THE PROBLEM: Give the records again exactly, but drop the pictures.

Records from a dataset:
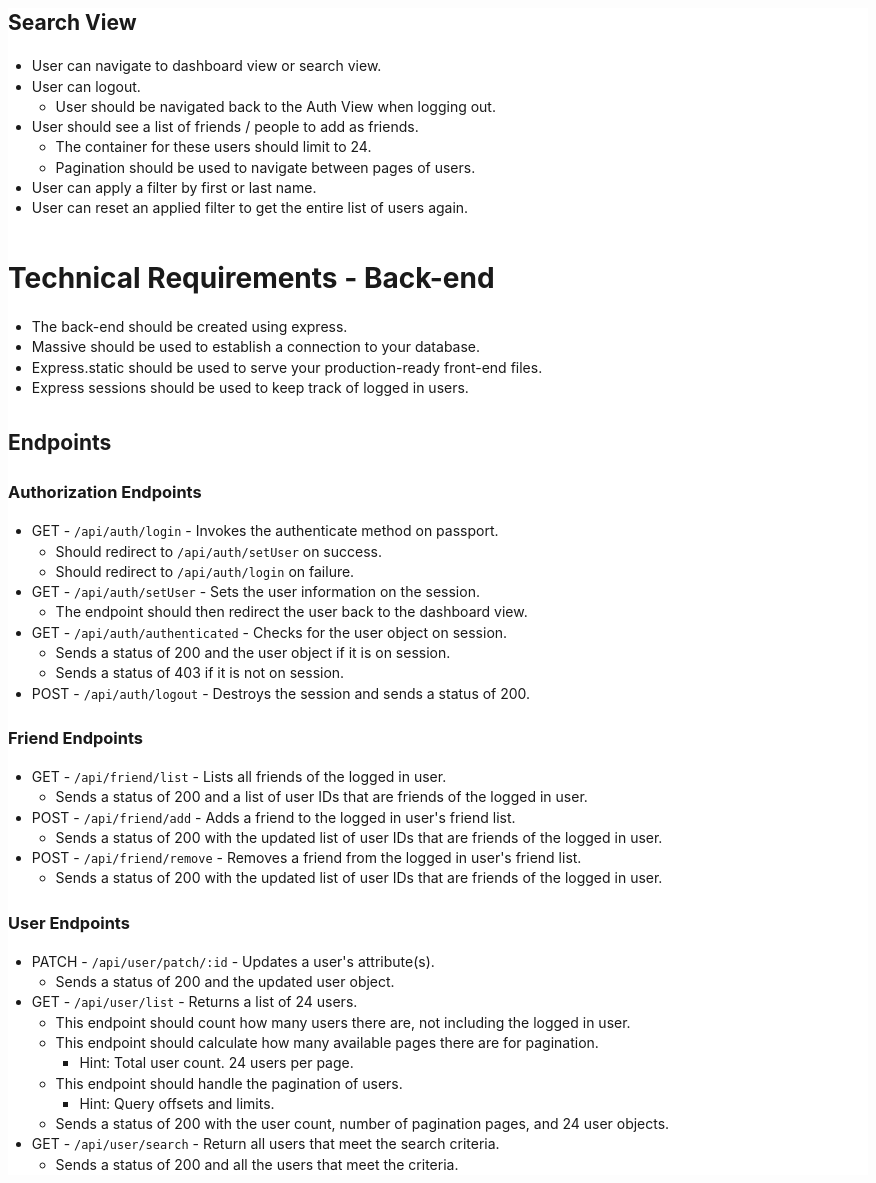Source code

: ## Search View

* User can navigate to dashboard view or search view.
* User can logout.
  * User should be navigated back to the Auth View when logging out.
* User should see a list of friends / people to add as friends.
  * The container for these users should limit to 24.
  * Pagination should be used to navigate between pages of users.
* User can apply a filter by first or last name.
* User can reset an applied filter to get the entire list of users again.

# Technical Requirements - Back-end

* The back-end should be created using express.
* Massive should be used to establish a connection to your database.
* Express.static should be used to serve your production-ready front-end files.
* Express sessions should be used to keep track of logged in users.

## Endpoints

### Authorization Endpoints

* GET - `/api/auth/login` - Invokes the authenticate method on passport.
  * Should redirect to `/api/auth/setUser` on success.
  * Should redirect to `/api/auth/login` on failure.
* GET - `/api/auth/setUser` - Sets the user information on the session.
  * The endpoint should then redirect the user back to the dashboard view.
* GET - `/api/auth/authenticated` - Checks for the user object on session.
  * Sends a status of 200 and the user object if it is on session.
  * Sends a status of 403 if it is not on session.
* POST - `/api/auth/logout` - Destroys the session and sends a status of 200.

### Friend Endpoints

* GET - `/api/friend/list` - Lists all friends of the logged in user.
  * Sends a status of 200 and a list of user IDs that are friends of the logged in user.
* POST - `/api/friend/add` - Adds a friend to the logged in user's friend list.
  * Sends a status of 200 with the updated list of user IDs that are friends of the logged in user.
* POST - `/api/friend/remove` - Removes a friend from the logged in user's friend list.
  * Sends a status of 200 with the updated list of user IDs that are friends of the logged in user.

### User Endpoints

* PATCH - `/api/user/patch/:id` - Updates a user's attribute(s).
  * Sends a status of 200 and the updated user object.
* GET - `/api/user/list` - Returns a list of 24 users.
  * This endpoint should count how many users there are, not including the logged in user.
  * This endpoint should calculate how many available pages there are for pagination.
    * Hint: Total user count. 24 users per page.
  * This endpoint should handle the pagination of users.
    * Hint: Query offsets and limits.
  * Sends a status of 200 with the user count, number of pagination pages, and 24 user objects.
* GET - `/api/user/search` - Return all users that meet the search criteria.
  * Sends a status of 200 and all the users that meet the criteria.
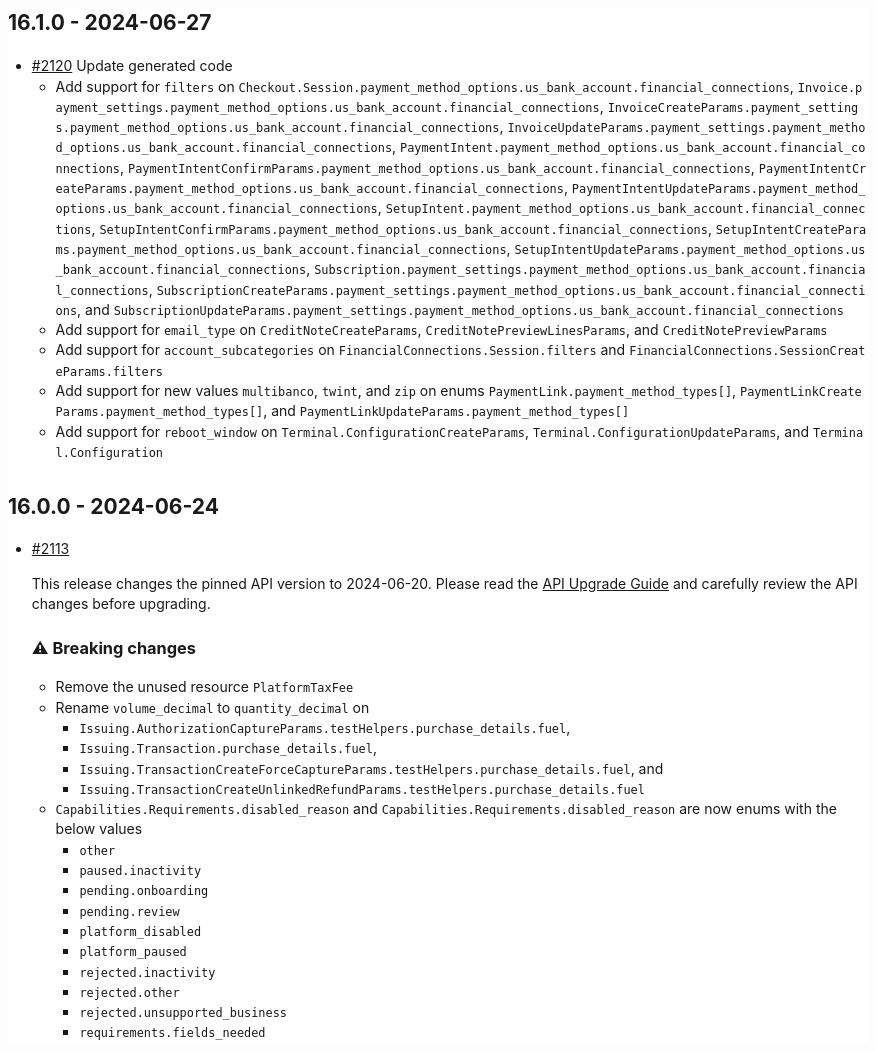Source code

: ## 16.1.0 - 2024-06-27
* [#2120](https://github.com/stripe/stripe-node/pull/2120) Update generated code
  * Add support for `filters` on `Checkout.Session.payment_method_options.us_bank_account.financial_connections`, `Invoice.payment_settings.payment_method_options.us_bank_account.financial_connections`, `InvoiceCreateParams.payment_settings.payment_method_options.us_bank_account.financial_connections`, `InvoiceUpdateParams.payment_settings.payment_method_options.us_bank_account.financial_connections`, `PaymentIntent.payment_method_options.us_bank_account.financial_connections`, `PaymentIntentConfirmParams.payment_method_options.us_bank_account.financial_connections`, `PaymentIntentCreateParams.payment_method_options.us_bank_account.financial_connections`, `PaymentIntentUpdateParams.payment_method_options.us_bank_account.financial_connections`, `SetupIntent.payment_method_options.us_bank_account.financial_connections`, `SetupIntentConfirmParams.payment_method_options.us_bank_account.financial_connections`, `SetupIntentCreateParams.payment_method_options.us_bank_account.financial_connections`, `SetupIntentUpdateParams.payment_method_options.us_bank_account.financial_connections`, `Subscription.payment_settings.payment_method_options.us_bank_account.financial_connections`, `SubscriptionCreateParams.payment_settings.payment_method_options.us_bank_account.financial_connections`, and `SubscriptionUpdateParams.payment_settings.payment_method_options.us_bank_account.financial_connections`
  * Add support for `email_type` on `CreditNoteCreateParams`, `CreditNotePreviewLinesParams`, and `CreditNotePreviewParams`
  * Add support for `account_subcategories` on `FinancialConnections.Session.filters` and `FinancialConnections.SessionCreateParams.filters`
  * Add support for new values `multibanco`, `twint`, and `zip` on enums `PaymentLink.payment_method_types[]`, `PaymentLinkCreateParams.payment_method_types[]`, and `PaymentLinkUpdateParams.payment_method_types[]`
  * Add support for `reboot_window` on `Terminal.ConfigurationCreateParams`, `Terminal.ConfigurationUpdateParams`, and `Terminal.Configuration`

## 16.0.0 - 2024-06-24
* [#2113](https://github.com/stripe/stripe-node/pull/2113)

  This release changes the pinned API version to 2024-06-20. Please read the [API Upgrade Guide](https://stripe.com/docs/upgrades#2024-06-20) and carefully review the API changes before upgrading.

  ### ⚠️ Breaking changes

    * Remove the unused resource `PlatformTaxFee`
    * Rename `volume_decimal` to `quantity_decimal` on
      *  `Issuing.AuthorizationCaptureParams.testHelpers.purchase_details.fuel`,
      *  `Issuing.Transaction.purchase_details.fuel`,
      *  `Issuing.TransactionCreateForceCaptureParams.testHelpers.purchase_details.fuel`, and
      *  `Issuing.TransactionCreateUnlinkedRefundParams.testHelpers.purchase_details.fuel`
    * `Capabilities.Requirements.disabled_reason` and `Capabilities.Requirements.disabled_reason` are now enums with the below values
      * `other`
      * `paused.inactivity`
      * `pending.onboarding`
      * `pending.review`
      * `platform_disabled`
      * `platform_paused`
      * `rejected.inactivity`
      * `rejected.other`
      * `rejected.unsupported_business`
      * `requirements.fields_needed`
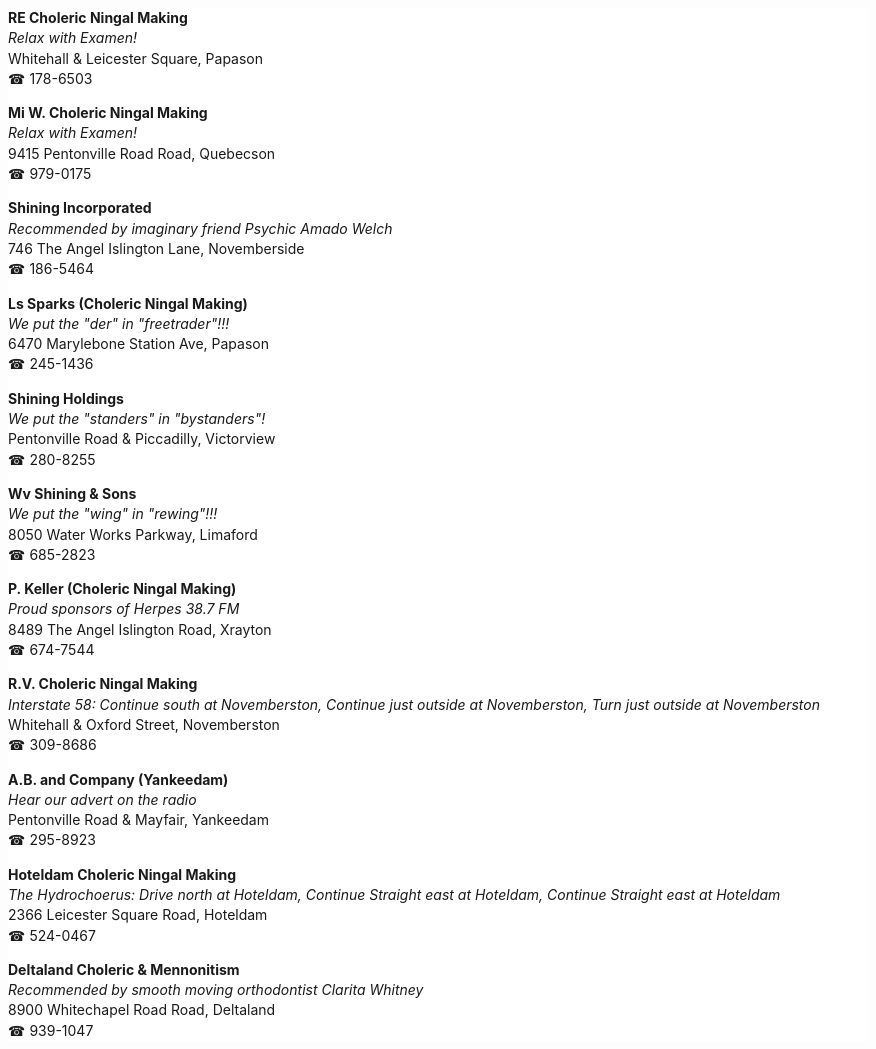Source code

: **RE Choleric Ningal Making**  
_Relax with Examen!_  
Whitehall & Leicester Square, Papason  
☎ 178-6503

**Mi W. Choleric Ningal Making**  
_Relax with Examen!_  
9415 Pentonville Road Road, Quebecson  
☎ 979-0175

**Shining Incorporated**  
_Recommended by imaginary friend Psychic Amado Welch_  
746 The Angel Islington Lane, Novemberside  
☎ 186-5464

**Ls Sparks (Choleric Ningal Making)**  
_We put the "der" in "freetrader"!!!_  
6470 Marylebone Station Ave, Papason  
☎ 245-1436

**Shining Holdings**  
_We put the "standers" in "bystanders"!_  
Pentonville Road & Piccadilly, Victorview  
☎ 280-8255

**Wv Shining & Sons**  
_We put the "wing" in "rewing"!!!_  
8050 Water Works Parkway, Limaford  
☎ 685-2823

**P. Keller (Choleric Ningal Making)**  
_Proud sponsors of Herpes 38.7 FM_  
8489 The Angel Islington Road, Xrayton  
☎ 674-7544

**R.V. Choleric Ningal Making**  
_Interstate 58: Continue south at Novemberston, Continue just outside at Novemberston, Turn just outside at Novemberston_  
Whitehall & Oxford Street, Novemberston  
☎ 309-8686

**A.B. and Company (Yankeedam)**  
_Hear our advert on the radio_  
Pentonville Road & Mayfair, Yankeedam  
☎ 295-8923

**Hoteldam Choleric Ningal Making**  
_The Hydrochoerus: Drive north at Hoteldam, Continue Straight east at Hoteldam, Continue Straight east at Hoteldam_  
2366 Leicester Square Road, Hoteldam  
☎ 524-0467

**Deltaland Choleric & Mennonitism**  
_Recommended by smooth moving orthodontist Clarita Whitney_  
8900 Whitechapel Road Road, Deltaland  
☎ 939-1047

WRITTEN ANSWER:
Source code

: ## Search View

* User can navigate to dashboard view or search view.
* User can logout.
  * User should be navigated back to the Auth View when logging out.
* User should see a list of friends / people to add as friends.
  * The container for these users should limit to 24.
  * Pagination should be used to navigate between pages of users.
* User can apply a filter by first or last name.
* User can reset an applied filter to get the entire list of users again.

# Technical Requirements - Back-end

* The back-end should be created using express.
* Massive should be used to establish a connection to your database.
* Express.static should be used to serve your production-ready front-end files.
* Express sessions should be used to keep track of logged in users.

## Endpoints

### Authorization Endpoints

* GET - `/api/auth/login` - Invokes the authenticate method on passport.
  * Should redirect to `/api/auth/setUser` on success.
  * Should redirect to `/api/auth/login` on failure.
* GET - `/api/auth/setUser` - Sets the user information on the session.
  * The endpoint should then redirect the user back to the dashboard view.
* GET - `/api/auth/authenticated` - Checks for the user object on session.
  * Sends a status of 200 and the user object if it is on session.
  * Sends a status of 403 if it is not on session.
* POST - `/api/auth/logout` - Destroys the session and sends a status of 200.

### Friend Endpoints

* GET - `/api/friend/list` - Lists all friends of the logged in user.
  * Sends a status of 200 and a list of user IDs that are friends of the logged in user.
* POST - `/api/friend/add` - Adds a friend to the logged in user's friend list.
  * Sends a status of 200 with the updated list of user IDs that are friends of the logged in user.
* POST - `/api/friend/remove` - Removes a friend from the logged in user's friend list.
  * Sends a status of 200 with the updated list of user IDs that are friends of the logged in user.

### User Endpoints

* PATCH - `/api/user/patch/:id` - Updates a user's attribute(s).
  * Sends a status of 200 and the updated user object.
* GET - `/api/user/list` - Returns a list of 24 users.
  * This endpoint should count how many users there are, not including the logged in user.
  * This endpoint should calculate how many available pages there are for pagination.
    * Hint: Total user count. 24 users per page.
  * This endpoint should handle the pagination of users.
    * Hint: Query offsets and limits.
  * Sends a status of 200 with the user count, number of pagination pages, and 24 user objects.
* GET - `/api/user/search` - Return all users that meet the search criteria.
  * Sends a status of 200 and all the users that meet the criteria.
Source code

: ## 16.1.0 - 2024-06-27
* [#2120](https://github.com/stripe/stripe-node/pull/2120) Update generated code
  * Add support for `filters` on `Checkout.Session.payment_method_options.us_bank_account.financial_connections`, `Invoice.payment_settings.payment_method_options.us_bank_account.financial_connections`, `InvoiceCreateParams.payment_settings.payment_method_options.us_bank_account.financial_connections`, `InvoiceUpdateParams.payment_settings.payment_method_options.us_bank_account.financial_connections`, `PaymentIntent.payment_method_options.us_bank_account.financial_connections`, `PaymentIntentConfirmParams.payment_method_options.us_bank_account.financial_connections`, `PaymentIntentCreateParams.payment_method_options.us_bank_account.financial_connections`, `PaymentIntentUpdateParams.payment_method_options.us_bank_account.financial_connections`, `SetupIntent.payment_method_options.us_bank_account.financial_connections`, `SetupIntentConfirmParams.payment_method_options.us_bank_account.financial_connections`, `SetupIntentCreateParams.payment_method_options.us_bank_account.financial_connections`, `SetupIntentUpdateParams.payment_method_options.us_bank_account.financial_connections`, `Subscription.payment_settings.payment_method_options.us_bank_account.financial_connections`, `SubscriptionCreateParams.payment_settings.payment_method_options.us_bank_account.financial_connections`, and `SubscriptionUpdateParams.payment_settings.payment_method_options.us_bank_account.financial_connections`
  * Add support for `email_type` on `CreditNoteCreateParams`, `CreditNotePreviewLinesParams`, and `CreditNotePreviewParams`
  * Add support for `account_subcategories` on `FinancialConnections.Session.filters` and `FinancialConnections.SessionCreateParams.filters`
  * Add support for new values `multibanco`, `twint`, and `zip` on enums `PaymentLink.payment_method_types[]`, `PaymentLinkCreateParams.payment_method_types[]`, and `PaymentLinkUpdateParams.payment_method_types[]`
  * Add support for `reboot_window` on `Terminal.ConfigurationCreateParams`, `Terminal.ConfigurationUpdateParams`, and `Terminal.Configuration`

## 16.0.0 - 2024-06-24
* [#2113](https://github.com/stripe/stripe-node/pull/2113)

  This release changes the pinned API version to 2024-06-20. Please read the [API Upgrade Guide](https://stripe.com/docs/upgrades#2024-06-20) and carefully review the API changes before upgrading.

  ### ⚠️ Breaking changes

    * Remove the unused resource `PlatformTaxFee`
    * Rename `volume_decimal` to `quantity_decimal` on
      *  `Issuing.AuthorizationCaptureParams.testHelpers.purchase_details.fuel`,
      *  `Issuing.Transaction.purchase_details.fuel`,
      *  `Issuing.TransactionCreateForceCaptureParams.testHelpers.purchase_details.fuel`, and
      *  `Issuing.TransactionCreateUnlinkedRefundParams.testHelpers.purchase_details.fuel`
    * `Capabilities.Requirements.disabled_reason` and `Capabilities.Requirements.disabled_reason` are now enums with the below values
      * `other`
      * `paused.inactivity`
      * `pending.onboarding`
      * `pending.review`
      * `platform_disabled`
      * `platform_paused`
      * `rejected.inactivity`
      * `rejected.other`
      * `rejected.unsupported_business`
      * `requirements.fields_needed`
Source code

: **RE Choleric Ningal Making**  
_Relax with Examen!_  
Whitehall & Leicester Square, Papason  
☎ 178-6503

**Mi W. Choleric Ningal Making**  
_Relax with Examen!_  
9415 Pentonville Road Road, Quebecson  
☎ 979-0175

**Shining Incorporated**  
_Recommended by imaginary friend Psychic Amado Welch_  
746 The Angel Islington Lane, Novemberside  
☎ 186-5464

**Ls Sparks (Choleric Ningal Making)**  
_We put the "der" in "freetrader"!!!_  
6470 Marylebone Station Ave, Papason  
☎ 245-1436

**Shining Holdings**  
_We put the "standers" in "bystanders"!_  
Pentonville Road & Piccadilly, Victorview  
☎ 280-8255

**Wv Shining & Sons**  
_We put the "wing" in "rewing"!!!_  
8050 Water Works Parkway, Limaford  
☎ 685-2823

**P. Keller (Choleric Ningal Making)**  
_Proud sponsors of Herpes 38.7 FM_  
8489 The Angel Islington Road, Xrayton  
☎ 674-7544

**R.V. Choleric Ningal Making**  
_Interstate 58: Continue south at Novemberston, Continue just outside at Novemberston, Turn just outside at Novemberston_  
Whitehall & Oxford Street, Novemberston  
☎ 309-8686

**A.B. and Company (Yankeedam)**  
_Hear our advert on the radio_  
Pentonville Road & Mayfair, Yankeedam  
☎ 295-8923

**Hoteldam Choleric Ningal Making**  
_The Hydrochoerus: Drive north at Hoteldam, Continue Straight east at Hoteldam, Continue Straight east at Hoteldam_  
2366 Leicester Square Road, Hoteldam  
☎ 524-0467

**Deltaland Choleric & Mennonitism**  
_Recommended by smooth moving orthodontist Clarita Whitney_  
8900 Whitechapel Road Road, Deltaland  
☎ 939-1047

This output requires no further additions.